- Born: 24 March 1948 Devon, England, UK
- Died: 18 December 2023 (aged 75) Edinburgh, Scotland, UK
- Education: Imperial College London University College London
- Scientific career
- Fields: Statistics
- Workplaces: University of Warwick (1972–1980) University of Wisconsin-Madison (1979–1996) University of Edinburgh (1995–2001)
- Doctoral advisor: Dennis Lindley

= Thomas H. Leonard =

British statistician and author (1948–2023)

Thomas Hoskyns Leonard (24 March 1948 – 18 December 2023) was a British statistician. He obtained a doctorate in Statistics at the University of London and worked at the University of Warwick and the University of Wisconsin-Madison, before taking up the Chair of Statistics at the University of Edinburgh in 1995.

In 1972, Leonard co-founded the Department of Statistics at the University of Warwick.
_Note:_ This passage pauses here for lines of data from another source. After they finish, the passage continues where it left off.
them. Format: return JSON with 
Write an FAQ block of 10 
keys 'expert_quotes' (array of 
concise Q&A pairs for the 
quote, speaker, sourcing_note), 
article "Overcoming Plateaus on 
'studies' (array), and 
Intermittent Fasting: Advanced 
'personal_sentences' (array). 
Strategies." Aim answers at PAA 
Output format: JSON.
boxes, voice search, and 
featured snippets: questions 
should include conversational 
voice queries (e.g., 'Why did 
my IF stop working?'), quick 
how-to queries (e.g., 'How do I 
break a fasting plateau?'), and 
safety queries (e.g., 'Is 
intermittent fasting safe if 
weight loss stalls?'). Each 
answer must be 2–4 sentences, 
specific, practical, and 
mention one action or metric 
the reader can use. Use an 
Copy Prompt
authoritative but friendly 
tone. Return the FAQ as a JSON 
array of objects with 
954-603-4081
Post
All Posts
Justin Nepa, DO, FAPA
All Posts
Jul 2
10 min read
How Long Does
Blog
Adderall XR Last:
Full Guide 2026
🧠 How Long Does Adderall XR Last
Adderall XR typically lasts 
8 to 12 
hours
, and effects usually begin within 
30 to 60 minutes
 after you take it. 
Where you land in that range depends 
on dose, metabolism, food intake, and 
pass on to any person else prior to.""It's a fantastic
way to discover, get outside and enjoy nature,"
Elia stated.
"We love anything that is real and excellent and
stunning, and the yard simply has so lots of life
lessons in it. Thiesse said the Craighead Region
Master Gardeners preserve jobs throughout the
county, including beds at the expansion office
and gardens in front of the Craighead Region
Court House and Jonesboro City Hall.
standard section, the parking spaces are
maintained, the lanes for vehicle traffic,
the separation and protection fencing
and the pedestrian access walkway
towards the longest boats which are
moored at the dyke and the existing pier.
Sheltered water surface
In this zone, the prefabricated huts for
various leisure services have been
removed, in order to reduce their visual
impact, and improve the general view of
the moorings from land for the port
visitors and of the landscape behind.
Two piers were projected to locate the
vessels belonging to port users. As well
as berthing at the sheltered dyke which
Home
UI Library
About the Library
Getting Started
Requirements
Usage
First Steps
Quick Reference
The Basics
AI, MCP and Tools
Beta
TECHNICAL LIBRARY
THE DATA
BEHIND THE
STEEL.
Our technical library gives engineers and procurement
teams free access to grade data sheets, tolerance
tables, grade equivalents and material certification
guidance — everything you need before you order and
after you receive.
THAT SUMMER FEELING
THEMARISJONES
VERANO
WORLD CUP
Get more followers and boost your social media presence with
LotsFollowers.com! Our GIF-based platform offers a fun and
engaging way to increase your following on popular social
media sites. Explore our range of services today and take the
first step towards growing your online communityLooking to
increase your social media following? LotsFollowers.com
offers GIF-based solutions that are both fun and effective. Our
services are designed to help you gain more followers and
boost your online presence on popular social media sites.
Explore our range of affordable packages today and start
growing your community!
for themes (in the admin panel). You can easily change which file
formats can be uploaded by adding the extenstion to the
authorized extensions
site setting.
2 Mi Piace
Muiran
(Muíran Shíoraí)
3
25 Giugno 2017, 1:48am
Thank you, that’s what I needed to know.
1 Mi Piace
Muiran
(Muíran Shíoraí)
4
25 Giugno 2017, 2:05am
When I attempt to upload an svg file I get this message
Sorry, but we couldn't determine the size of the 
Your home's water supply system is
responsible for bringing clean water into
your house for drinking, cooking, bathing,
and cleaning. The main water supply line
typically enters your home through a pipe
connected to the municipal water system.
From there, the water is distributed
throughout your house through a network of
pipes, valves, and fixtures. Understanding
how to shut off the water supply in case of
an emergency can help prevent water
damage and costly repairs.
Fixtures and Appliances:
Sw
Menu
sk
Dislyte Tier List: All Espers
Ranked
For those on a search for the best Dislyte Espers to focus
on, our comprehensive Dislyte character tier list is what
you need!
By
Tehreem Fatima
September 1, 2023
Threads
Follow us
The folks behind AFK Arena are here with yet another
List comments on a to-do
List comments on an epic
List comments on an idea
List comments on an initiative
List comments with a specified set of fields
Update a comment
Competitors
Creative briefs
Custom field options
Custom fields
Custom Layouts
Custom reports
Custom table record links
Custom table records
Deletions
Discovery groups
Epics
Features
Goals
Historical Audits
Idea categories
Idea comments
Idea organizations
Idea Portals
During Leonard's tenure (1980–1995) at the Department of Statistics at the University of Wisconsin-Madison, he worked on improving the Bayesian components of both the teaching and research programs, alongside Kam Wah Tsui and Michael Newton.

Leonard published on the Bayesian approach to categorical data analysis, as well as on function smoothing and prior informative density estimation, conditional Laplacian approximations for marginal inference and prediction, and the statistical modelling of log covariance matrices. He also worked on the applications of Bayesian methodology in geophysics, medicine, and psychometrics. He was one of the founders, in 1992, of the International Society for Bayesian Analysis, alongside Arnold Zellner and Gordon Kaufman.

Leonard's books include A Course in Categorical Data Analysis and Bayesian Methods: An Analysis for Statisticians and Interdisciplinary Researchers, the latter co-authored with his former doctoral student, John S. J. Hsu, At the University of Edinburgh, Leonard collaborated with Ian Main, Orestis Papasouliotis and others on publications in geophysics. He was also active during this period in the field of family medicine, contributing to articles on prevention of substance use disorders.

Alongside academic publications, he also appeared as an expert witness on statistics in multiple U.S. legal cases.

Leonard retired in 2001. He died on 18 December 2023.